### [Exercise]
Go through the entries below and count the lines where "round" occurs. Give nothing but that number.

### [Dataset records]
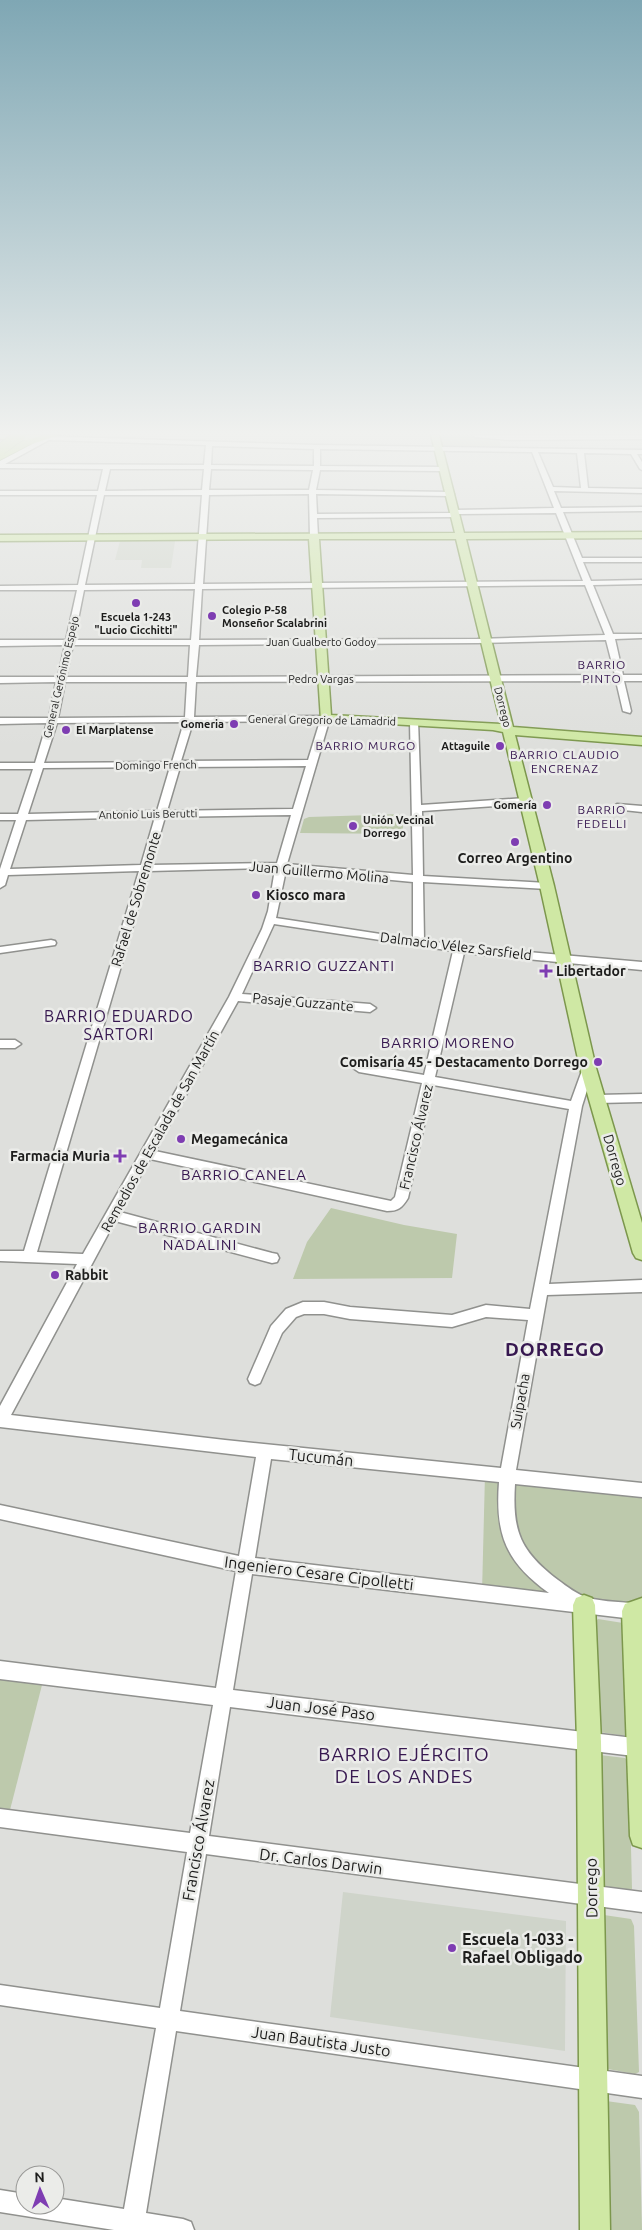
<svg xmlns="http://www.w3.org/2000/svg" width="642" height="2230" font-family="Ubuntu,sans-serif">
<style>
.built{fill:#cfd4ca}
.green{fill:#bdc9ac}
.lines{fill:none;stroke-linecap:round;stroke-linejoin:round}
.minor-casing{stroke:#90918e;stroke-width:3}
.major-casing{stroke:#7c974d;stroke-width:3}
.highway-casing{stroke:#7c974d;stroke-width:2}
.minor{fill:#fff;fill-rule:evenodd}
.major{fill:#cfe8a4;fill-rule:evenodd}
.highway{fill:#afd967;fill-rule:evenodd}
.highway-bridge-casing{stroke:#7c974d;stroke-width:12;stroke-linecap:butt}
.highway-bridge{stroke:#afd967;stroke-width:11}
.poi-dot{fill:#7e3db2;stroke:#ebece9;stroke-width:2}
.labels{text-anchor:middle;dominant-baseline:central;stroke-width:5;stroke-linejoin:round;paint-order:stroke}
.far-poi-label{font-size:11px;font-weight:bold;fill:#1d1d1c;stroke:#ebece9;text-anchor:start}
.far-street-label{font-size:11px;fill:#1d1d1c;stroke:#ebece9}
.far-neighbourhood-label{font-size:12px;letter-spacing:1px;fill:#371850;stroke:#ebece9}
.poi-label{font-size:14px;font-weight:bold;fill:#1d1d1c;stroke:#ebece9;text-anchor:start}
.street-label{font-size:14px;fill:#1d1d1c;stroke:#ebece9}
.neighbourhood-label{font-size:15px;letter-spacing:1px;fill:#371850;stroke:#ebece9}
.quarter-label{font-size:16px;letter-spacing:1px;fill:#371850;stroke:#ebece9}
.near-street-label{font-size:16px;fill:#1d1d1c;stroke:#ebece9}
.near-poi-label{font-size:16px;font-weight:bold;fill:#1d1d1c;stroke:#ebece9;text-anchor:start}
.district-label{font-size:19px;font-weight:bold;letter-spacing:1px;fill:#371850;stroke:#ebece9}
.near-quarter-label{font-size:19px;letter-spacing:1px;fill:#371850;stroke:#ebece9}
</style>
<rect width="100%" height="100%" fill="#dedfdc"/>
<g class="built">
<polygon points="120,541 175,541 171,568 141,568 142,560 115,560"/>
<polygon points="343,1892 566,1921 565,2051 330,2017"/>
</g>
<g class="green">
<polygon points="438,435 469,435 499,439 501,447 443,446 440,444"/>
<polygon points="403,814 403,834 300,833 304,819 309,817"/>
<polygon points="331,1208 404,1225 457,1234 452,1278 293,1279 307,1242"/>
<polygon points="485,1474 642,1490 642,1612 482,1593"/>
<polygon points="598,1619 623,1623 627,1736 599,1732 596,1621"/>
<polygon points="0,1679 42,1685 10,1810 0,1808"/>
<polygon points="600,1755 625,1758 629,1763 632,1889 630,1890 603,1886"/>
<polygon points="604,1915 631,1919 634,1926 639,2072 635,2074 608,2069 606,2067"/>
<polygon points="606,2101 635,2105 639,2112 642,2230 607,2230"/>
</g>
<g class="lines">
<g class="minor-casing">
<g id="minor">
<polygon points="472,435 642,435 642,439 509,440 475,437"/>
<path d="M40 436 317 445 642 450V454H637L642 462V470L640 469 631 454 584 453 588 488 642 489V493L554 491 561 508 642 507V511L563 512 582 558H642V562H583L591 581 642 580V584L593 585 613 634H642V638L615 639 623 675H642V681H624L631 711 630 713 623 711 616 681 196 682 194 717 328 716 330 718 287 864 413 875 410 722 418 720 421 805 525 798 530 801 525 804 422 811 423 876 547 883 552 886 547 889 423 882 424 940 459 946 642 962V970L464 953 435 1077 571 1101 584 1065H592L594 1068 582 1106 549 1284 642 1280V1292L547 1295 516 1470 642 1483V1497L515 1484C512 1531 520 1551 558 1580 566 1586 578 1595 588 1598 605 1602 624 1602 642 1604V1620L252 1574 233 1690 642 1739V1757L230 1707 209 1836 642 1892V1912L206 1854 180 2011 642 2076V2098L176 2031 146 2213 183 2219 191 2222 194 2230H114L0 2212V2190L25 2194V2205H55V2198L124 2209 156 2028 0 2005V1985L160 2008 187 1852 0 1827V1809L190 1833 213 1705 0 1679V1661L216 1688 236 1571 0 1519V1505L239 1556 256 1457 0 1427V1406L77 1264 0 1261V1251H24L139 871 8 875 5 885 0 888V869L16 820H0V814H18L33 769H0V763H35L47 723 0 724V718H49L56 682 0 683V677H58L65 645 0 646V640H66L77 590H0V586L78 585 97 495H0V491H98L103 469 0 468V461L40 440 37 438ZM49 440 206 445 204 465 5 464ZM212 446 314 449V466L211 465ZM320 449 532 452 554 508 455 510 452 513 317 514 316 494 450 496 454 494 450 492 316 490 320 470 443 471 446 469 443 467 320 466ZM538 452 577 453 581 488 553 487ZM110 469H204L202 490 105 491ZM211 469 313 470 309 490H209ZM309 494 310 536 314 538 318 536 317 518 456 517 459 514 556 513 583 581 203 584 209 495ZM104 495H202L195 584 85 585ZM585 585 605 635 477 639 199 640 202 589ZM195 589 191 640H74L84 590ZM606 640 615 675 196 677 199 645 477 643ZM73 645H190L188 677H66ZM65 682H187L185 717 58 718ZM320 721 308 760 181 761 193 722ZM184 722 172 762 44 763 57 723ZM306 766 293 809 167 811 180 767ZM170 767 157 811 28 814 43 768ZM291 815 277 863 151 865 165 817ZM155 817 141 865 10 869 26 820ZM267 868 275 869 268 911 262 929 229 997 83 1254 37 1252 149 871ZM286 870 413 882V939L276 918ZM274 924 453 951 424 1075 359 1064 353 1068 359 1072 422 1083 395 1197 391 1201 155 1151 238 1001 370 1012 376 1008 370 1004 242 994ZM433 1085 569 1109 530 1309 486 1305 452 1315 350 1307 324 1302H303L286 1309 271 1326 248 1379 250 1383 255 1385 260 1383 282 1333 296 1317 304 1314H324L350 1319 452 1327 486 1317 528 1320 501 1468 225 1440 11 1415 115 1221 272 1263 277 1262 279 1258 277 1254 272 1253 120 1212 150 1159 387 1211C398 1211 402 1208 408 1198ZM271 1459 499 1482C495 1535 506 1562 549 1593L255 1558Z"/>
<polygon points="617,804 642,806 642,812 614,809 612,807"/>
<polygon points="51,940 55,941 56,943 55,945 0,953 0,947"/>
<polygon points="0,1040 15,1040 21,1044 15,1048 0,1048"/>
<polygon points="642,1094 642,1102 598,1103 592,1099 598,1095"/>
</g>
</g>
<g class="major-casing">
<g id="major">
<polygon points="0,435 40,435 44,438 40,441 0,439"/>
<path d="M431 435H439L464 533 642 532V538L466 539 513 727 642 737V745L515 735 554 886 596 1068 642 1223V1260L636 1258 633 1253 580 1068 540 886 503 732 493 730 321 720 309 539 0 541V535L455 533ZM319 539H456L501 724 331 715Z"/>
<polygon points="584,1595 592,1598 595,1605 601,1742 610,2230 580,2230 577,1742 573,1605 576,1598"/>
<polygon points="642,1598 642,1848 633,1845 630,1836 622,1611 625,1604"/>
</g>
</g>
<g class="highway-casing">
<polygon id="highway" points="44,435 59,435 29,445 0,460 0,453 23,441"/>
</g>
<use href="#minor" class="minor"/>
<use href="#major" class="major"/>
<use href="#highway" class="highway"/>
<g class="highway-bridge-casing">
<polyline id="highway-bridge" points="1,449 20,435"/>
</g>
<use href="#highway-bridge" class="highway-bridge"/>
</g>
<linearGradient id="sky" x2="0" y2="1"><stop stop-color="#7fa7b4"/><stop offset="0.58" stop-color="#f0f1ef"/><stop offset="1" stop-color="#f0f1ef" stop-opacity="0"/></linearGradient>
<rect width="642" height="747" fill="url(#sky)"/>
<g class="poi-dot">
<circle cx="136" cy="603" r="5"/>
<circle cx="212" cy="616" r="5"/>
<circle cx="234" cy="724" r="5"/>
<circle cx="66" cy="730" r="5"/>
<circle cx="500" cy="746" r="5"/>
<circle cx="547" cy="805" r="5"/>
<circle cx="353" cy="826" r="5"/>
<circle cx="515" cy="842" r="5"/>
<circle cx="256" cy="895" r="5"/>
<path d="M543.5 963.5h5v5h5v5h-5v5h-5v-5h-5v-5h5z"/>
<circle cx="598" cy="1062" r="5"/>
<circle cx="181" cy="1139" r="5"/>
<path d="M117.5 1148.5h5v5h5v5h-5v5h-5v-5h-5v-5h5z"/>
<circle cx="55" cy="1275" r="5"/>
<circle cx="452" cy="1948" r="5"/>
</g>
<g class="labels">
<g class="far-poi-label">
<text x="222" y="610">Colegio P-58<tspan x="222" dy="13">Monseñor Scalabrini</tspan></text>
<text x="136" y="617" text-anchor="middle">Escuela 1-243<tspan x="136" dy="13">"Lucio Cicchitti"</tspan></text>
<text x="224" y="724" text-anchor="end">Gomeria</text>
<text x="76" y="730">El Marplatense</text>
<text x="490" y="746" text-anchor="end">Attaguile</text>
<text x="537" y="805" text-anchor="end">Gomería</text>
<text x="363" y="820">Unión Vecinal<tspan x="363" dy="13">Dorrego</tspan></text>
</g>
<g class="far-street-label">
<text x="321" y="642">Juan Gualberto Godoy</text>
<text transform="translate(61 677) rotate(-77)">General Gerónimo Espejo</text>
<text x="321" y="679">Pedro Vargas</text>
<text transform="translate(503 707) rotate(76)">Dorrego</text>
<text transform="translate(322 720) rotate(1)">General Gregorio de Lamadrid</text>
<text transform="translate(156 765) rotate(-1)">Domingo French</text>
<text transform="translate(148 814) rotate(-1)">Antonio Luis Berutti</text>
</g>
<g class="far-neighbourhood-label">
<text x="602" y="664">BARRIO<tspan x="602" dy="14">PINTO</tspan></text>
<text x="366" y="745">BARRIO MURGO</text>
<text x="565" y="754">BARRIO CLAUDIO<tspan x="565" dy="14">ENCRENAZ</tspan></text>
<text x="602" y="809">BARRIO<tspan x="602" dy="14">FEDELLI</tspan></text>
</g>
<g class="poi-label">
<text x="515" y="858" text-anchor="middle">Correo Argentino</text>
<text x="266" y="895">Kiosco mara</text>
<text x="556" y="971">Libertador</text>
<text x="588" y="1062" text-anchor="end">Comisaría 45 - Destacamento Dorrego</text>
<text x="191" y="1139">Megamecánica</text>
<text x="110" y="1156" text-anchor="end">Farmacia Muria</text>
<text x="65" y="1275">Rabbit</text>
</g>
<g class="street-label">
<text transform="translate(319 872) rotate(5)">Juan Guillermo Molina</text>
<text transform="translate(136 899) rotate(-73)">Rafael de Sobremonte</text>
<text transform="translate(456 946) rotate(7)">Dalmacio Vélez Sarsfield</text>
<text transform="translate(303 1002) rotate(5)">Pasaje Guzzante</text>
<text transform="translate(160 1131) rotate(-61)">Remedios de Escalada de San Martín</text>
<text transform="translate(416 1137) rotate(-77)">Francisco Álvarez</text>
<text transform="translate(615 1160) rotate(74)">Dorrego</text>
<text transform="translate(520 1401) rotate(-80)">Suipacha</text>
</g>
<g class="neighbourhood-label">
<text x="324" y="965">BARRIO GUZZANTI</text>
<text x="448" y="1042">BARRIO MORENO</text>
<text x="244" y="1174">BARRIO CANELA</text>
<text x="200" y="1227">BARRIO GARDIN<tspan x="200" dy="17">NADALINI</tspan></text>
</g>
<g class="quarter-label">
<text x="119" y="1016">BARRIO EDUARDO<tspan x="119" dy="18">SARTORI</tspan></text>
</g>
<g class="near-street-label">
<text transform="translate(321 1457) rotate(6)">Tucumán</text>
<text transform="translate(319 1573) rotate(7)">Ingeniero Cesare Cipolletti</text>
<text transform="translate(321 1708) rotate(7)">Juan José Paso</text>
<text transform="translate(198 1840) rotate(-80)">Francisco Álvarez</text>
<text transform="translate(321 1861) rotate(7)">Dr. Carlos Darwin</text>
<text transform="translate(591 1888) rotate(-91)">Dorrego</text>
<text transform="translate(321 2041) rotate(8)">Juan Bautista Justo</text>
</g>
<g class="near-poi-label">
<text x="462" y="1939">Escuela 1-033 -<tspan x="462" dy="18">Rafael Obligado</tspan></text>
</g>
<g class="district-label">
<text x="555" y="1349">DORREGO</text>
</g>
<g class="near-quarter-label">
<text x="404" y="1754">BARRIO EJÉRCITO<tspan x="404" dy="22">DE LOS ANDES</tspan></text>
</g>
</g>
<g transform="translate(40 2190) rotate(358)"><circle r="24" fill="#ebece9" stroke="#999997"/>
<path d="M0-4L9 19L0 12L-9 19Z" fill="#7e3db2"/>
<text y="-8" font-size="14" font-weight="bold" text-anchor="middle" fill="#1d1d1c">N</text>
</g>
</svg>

==

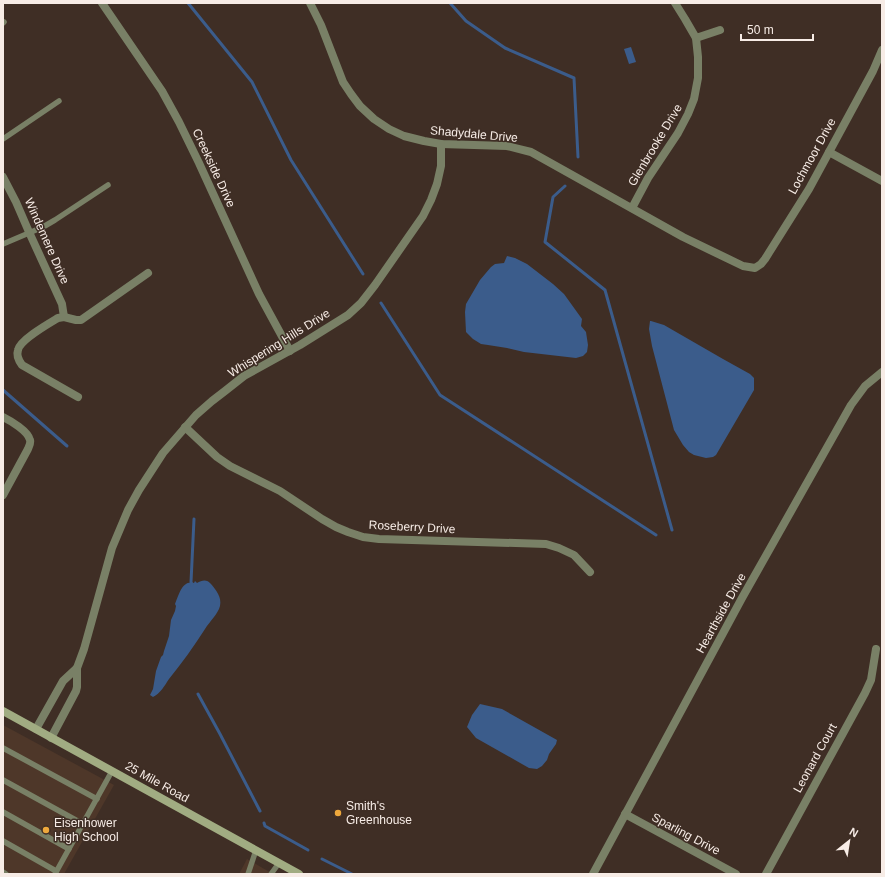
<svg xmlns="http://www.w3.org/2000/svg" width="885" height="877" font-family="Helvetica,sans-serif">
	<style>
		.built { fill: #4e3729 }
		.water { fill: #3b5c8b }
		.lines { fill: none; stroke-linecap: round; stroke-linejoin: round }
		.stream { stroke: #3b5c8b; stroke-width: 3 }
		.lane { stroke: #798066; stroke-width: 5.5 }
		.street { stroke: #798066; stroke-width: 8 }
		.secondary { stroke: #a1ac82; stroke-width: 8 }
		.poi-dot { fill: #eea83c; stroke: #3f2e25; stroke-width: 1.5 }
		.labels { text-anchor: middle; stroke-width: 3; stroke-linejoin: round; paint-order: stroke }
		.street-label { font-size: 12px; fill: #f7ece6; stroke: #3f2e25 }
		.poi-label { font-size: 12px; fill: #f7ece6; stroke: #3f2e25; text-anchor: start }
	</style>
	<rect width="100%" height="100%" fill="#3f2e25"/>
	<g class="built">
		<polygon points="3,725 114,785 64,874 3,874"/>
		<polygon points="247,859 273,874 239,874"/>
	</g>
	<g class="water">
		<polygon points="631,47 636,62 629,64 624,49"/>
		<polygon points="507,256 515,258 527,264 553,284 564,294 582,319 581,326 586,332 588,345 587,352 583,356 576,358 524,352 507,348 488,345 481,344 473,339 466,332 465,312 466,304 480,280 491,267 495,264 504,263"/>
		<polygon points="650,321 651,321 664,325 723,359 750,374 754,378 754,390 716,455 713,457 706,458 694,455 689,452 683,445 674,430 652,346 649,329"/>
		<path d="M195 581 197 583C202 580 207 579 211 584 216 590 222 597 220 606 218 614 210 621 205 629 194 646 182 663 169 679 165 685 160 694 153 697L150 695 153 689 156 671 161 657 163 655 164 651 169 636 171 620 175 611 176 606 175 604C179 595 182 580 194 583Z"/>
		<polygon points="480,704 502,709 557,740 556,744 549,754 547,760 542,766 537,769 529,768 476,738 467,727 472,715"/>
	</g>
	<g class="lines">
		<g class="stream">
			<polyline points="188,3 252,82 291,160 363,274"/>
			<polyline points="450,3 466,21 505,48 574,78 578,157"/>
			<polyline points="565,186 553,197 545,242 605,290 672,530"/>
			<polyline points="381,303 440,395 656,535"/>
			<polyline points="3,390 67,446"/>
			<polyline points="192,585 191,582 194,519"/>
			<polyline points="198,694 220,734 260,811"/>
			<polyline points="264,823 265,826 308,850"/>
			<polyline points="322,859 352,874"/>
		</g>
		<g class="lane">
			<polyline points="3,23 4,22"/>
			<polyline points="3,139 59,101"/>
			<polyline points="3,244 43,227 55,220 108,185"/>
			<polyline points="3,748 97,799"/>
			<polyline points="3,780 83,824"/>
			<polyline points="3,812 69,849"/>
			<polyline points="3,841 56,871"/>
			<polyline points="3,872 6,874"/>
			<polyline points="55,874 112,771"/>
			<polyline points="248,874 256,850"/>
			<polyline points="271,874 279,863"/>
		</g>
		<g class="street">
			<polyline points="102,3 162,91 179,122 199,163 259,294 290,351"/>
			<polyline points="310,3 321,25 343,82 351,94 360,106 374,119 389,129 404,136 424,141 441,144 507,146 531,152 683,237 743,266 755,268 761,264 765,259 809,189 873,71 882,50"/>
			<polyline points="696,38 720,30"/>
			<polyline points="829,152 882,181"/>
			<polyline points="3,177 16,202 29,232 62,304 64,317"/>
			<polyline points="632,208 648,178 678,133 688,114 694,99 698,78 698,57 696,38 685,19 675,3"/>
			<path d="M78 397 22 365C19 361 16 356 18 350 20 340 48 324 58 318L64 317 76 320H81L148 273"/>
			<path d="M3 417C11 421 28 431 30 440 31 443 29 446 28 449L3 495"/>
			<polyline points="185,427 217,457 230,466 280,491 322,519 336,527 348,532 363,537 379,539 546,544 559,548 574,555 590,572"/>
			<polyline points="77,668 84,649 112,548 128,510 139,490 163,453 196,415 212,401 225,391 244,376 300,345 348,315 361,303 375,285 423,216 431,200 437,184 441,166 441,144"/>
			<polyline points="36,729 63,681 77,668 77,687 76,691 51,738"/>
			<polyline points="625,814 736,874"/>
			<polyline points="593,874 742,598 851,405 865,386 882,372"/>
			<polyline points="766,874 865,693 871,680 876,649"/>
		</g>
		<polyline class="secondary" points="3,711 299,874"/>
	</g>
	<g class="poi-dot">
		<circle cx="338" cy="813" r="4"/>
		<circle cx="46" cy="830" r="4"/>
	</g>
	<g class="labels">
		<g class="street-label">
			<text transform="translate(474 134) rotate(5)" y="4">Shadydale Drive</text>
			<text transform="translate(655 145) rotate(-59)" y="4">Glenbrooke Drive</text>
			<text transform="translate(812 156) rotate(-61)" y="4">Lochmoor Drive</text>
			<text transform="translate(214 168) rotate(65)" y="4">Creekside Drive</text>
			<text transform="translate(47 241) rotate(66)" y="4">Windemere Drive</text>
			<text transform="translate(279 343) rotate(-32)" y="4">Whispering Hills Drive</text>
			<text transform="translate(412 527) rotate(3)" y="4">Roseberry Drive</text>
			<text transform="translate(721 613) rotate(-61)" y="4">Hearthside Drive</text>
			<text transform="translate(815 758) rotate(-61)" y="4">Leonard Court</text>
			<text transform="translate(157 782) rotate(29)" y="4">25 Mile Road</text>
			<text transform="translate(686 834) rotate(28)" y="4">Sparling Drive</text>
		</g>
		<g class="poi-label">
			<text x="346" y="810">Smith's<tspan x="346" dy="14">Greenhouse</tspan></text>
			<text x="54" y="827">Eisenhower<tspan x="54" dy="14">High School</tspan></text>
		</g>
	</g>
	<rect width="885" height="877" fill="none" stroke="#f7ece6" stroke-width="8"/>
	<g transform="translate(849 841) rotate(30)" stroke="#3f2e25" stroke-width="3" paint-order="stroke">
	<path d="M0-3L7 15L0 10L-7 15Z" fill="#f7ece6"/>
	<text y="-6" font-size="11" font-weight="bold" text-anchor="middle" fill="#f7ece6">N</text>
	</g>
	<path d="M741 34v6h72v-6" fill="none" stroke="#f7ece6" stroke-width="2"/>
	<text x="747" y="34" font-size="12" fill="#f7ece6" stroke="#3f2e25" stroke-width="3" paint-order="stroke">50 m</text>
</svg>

### [Expected answer]
4